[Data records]
********
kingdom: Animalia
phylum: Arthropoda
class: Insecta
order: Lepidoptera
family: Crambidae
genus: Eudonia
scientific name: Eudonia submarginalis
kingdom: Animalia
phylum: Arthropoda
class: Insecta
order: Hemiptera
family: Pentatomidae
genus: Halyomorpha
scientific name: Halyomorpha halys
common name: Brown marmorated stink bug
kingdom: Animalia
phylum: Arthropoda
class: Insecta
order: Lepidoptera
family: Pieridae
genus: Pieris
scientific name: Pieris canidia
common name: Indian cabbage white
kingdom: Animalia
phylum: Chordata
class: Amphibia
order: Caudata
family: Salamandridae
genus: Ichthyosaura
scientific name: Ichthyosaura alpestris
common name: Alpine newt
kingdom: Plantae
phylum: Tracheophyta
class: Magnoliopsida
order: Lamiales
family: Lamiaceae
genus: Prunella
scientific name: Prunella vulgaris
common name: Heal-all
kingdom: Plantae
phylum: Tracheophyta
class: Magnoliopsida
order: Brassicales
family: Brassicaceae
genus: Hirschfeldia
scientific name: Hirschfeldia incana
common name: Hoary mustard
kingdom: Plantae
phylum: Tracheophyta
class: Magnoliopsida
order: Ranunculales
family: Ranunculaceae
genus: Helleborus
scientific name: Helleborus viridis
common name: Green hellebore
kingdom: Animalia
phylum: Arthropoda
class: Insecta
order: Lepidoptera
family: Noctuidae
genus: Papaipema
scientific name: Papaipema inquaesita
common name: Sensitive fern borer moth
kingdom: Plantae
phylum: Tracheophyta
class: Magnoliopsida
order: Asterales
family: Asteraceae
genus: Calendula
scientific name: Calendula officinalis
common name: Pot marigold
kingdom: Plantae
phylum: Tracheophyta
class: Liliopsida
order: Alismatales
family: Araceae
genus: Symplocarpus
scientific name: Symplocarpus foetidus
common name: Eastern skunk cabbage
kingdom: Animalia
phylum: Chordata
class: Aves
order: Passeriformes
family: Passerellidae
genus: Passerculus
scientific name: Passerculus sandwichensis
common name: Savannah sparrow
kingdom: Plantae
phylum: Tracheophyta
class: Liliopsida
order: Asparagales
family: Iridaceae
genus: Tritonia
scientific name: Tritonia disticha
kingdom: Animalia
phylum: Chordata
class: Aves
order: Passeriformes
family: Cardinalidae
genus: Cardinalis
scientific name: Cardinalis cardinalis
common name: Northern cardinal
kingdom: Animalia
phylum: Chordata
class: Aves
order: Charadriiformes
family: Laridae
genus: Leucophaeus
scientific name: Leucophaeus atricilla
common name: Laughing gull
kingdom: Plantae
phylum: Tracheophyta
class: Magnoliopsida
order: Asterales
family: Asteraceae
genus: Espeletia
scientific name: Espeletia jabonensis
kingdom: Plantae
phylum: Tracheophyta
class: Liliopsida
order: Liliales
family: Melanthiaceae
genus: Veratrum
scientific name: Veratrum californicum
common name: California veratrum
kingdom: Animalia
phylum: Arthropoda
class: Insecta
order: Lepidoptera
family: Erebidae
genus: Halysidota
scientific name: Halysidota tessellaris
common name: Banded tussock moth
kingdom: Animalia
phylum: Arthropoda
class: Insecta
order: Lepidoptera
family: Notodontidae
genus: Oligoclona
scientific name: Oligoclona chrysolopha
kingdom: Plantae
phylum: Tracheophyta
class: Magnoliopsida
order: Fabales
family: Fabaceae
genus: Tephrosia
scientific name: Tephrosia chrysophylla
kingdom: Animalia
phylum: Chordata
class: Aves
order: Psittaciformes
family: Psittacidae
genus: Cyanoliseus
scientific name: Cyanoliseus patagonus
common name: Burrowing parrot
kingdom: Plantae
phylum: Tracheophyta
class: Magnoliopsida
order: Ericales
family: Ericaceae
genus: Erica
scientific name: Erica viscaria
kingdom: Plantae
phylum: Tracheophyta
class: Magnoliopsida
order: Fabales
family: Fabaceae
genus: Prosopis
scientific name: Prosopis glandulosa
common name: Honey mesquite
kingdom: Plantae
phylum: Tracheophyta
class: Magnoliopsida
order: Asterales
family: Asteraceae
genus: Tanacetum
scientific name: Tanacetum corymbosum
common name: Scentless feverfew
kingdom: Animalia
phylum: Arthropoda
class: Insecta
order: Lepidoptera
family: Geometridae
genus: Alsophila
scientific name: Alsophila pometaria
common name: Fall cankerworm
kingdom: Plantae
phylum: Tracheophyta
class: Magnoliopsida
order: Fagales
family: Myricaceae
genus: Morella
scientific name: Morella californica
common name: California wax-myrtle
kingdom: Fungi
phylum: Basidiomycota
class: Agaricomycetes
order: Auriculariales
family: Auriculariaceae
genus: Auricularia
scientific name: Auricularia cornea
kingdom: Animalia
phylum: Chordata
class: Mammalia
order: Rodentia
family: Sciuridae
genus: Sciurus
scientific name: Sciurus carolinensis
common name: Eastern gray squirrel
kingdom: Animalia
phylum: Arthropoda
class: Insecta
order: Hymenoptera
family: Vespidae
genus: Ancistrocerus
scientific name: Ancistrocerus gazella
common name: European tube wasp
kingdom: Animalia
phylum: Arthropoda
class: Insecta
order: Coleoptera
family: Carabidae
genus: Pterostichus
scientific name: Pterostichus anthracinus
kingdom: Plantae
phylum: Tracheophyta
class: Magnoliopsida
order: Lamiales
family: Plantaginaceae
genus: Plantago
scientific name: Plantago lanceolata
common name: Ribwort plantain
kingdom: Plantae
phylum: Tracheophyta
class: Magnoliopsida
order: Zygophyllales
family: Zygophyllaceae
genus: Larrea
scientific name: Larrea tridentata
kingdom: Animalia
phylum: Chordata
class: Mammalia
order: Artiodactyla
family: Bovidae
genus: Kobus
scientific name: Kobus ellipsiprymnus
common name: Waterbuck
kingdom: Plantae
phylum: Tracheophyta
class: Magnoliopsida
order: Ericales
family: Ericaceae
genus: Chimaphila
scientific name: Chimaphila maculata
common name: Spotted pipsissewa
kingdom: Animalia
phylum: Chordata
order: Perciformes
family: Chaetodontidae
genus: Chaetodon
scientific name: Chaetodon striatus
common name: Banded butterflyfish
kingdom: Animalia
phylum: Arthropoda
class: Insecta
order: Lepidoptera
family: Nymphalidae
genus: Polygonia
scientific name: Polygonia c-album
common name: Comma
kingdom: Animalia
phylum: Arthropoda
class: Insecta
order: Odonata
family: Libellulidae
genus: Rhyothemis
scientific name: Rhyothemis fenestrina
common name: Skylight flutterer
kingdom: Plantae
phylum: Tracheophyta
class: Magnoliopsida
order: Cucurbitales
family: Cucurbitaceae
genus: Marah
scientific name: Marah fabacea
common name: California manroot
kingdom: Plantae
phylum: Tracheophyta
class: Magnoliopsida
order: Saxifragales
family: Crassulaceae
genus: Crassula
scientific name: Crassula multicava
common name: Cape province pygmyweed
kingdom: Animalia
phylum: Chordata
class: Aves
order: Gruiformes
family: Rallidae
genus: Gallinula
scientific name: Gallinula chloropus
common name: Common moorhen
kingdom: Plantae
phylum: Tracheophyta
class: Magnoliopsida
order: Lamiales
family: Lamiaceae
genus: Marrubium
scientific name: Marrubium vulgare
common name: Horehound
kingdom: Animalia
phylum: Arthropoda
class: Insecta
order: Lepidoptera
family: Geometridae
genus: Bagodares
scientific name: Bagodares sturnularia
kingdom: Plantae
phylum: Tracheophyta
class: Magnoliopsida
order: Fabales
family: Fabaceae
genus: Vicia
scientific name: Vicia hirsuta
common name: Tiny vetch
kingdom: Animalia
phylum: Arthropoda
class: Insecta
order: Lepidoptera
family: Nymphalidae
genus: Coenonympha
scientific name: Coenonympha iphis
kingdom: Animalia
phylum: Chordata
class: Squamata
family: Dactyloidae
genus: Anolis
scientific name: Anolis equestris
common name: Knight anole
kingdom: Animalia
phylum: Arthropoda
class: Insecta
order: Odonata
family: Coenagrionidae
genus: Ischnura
********
Instructions to follow: Can you give the part of the records that opens with the line containing "scientific name: Ichthyosaura alpestris" and closes with the line containing "scientific name: Helleborus viridis", swapping "common name" for "vernacular name" and leaving all else as it is?

Output for this exercise:
scientific name: Ichthyosaura alpestris
vernacular name: Alpine newt
kingdom: Plantae
phylum: Tracheophyta
class: Magnoliopsida
order: Lamiales
family: Lamiaceae
genus: Prunella
scientific name: Prunella vulgaris
vernacular name: Heal-all
kingdom: Plantae
phylum: Tracheophyta
class: Magnoliopsida
order: Brassicales
family: Brassicaceae
genus: Hirschfeldia
scientific name: Hirschfeldia incana
vernacular name: Hoary mustard
kingdom: Plantae
phylum: Tracheophyta
class: Magnoliopsida
order: Ranunculales
family: Ranunculaceae
genus: Helleborus
scientific name: Helleborus viridis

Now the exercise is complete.